The stories in Low Moon tend to fall somewhere between the fabulous and the farcical. There are murder mysteries that are never meant to be solved in the opener ‘Emily Says Hello’, while the storyline of ‘Proto Film Noir’ hearkens back to the classic morality tales of EC comics, albeit with an absurdist bent and visual style that suggests the love child of Herge and Hal Hartley. In ‘&’, Jason explores a duo of parallel storylines, borrowing the manic energy of a Three Stooges routine and deftly setting it alongside a comedy of manners whose violence is amped up to eleven, fusing the two tales into a screwball comedy whole greater than the sum of it’s parts. Featuring tawdry sex, alien abductions, existential crises, betrayal, and a hundred and one different varieties of murder, this is a book that pretty much has it all.
The slapstick comedy and long strings of murder and malevolence are a particular guilty pleasure, executed brilliantly. The anthropomorphized, patently cartoonish characters make perfect canvasses for ridiculous violence – each one channels the archetype of Wile E. Coyote, displaying a terrifically effective range of human emotions, but remaining fantastic enough that you can still laugh when they get hit with an anvil. Or a clobbered with an antique vase. Or impaled, or set on fire, or eaten. One of the greatest successes of Low Moon is that it makes terrible violence and grisly murder absolutely hilarious – in this, it aspires to the work of greats like Chuck Jones and Edward Gorey, and comes amazingly close to the mark.
In the title story, originally published as a weekly strip in The New York Times Magazine, a beleaguered town sheriff and his nemesis engage in a phenomenally civil battle of wills with honor and the fate of a city hanging in the balance. But by disarming the citizenry and replacing the climatic gunfight with a high stakes battle on the chess board, Jason changes the entire character of the story. But after a simple game of chess that is rendered with all the intensity of a high noon showdown, the checkmate causes one onlooker to topple, mortally wounded, from a nearby rooftop, landing with a crash. It’s a scene so iconic you can practically hear the Wilhelm scream, but with no gun in sight, even the characters around the victim look confused, resulting in a scene that is at once totally at home in the story and completely absurd in its execution.

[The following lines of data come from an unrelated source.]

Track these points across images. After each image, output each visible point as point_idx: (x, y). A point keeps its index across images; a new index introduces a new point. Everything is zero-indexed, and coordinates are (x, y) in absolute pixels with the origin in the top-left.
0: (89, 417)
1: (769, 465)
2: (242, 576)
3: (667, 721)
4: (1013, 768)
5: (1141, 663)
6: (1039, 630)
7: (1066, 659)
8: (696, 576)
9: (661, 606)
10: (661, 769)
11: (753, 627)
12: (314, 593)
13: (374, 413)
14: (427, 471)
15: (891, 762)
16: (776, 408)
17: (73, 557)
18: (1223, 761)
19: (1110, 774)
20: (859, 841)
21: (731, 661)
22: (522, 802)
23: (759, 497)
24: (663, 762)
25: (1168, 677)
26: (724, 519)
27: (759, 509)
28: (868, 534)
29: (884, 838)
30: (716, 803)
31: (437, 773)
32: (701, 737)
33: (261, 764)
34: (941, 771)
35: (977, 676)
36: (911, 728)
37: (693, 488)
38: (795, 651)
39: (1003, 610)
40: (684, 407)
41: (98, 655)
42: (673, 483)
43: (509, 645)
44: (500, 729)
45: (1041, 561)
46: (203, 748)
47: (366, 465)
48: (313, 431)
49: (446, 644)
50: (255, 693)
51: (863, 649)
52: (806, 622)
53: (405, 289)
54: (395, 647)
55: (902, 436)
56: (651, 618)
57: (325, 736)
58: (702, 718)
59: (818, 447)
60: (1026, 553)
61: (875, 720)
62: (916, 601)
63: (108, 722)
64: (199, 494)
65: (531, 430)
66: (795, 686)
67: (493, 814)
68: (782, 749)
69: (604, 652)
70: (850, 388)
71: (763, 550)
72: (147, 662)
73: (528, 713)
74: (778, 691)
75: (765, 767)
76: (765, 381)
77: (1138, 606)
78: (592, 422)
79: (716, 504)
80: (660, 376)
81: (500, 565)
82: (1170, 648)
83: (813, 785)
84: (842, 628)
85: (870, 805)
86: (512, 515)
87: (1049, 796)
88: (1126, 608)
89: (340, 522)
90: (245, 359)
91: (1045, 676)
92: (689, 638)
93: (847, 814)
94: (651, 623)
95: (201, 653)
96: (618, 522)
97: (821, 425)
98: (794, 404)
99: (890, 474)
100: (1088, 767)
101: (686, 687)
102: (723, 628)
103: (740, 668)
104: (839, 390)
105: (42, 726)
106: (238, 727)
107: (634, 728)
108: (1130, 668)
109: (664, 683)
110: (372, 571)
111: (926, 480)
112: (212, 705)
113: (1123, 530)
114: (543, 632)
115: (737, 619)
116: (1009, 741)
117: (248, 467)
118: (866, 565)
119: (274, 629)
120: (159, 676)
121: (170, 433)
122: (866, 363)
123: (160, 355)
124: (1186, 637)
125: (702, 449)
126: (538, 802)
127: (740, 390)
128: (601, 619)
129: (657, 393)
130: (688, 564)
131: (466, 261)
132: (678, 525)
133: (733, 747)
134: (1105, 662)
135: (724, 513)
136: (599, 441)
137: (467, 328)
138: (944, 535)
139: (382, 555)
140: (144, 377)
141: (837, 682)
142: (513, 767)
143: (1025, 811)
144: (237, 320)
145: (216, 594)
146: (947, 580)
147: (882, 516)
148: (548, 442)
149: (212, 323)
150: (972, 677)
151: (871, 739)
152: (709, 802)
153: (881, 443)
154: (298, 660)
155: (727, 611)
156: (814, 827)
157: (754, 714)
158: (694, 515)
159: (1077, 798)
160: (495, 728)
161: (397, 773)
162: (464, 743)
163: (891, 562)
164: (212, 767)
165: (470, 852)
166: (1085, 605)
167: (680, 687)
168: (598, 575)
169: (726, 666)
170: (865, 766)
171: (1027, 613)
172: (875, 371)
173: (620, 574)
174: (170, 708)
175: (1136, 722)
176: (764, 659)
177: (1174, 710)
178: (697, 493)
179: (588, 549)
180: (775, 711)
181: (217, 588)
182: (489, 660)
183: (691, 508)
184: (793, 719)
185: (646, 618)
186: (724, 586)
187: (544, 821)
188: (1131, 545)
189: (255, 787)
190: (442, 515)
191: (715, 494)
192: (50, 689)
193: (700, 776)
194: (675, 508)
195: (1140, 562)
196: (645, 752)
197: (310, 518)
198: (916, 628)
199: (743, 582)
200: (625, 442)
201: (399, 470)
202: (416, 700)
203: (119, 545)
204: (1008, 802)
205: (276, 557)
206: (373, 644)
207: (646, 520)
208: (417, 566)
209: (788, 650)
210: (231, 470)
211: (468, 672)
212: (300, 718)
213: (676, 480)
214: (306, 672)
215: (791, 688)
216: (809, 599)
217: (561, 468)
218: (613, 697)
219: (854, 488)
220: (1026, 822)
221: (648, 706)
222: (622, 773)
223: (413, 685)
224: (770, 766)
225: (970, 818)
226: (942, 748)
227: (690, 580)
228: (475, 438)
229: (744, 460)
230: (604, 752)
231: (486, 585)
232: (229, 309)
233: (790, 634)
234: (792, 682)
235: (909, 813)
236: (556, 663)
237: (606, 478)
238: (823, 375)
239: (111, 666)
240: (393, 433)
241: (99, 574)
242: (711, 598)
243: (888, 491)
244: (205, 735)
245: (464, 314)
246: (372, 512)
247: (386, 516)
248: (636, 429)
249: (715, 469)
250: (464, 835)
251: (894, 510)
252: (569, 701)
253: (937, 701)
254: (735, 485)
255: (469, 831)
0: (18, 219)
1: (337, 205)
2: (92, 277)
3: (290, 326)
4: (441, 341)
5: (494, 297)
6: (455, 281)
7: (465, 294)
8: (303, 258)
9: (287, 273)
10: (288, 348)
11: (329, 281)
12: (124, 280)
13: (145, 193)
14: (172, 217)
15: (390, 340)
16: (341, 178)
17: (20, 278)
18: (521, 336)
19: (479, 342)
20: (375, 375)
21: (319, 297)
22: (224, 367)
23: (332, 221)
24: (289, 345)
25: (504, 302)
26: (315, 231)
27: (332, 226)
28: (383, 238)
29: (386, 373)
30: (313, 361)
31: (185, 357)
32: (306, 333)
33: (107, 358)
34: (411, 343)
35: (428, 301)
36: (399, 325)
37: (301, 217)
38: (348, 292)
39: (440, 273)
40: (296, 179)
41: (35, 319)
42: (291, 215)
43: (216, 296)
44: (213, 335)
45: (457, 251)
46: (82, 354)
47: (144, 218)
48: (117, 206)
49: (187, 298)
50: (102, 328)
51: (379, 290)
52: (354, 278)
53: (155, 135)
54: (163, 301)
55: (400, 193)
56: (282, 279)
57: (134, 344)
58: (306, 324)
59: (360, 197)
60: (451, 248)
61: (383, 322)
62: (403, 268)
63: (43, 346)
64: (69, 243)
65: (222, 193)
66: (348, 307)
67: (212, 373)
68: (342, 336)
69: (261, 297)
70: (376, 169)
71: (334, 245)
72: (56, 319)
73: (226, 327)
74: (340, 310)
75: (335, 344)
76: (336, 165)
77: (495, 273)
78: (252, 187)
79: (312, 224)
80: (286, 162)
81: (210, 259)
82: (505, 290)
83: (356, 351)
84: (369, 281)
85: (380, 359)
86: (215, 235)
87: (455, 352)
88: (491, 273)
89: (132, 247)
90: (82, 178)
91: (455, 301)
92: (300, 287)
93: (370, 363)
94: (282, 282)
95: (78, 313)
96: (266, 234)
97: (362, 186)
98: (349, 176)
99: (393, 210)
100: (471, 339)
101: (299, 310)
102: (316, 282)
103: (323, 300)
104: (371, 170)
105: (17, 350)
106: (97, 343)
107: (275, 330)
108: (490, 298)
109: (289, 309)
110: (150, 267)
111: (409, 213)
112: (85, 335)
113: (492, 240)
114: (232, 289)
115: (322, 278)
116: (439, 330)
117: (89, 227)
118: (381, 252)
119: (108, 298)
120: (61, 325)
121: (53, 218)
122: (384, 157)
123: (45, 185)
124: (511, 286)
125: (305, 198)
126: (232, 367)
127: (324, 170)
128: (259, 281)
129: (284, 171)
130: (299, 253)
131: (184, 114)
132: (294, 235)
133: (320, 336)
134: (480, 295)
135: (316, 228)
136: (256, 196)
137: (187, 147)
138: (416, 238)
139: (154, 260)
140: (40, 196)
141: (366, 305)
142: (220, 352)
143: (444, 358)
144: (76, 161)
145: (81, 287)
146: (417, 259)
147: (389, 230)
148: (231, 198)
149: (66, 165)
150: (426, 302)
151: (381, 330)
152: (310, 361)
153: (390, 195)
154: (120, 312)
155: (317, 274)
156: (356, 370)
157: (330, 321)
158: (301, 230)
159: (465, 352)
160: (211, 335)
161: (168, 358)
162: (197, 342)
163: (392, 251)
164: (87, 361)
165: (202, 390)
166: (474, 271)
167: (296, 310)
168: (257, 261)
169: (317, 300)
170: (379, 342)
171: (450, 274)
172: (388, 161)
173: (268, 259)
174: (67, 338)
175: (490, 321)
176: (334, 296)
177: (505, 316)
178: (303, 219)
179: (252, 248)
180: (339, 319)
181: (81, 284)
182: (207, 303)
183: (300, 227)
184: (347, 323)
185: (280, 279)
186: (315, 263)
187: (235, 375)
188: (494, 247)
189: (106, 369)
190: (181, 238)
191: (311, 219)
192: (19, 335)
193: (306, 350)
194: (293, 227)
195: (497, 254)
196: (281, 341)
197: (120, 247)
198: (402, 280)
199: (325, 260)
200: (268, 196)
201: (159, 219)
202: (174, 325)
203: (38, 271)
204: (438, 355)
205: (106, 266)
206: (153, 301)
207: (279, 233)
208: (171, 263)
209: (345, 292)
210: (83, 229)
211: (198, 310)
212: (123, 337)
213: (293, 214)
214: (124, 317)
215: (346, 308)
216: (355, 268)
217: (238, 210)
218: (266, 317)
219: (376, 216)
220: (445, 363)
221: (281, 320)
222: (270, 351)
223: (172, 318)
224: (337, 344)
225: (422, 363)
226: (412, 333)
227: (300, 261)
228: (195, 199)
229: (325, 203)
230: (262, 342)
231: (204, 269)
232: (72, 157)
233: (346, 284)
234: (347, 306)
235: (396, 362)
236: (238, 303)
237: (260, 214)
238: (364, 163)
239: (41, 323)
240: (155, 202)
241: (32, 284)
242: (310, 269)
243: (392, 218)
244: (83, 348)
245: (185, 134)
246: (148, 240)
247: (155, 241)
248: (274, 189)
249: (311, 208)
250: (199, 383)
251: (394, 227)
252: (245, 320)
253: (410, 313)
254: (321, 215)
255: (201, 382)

Jason’s play with genre is made most effective by his willingness to take exactly what he needs from a particular cinematic style, which is demonstrated on both ends of the spectrum in the stories contained in this latest hardcover. While Low Moon plays like a traditional western, with only touches like cellular phones suggesting anything out of place, Proto Film Noir takes only the barest thematic elements from it’s eponymous genre, replacing hard boiled thugs with homicidal cavemen for a story that shouldn’t work but does.
Admittedly, the stories are not all as good as gold. The minimalist romantic thriller Emily Says Hello, aims for a sense of Lynchian mystery, but ends before it has a chance to develop into anything more than a simplistic and frequently boring vignette. But the good far outweighs the bad in Low Moon, which, a few missteps aside, feels like the work of a talented creator who, in paying homage to the great variety of artists who inspire him, has crafted a wonderful piece of work that is uniquely his own.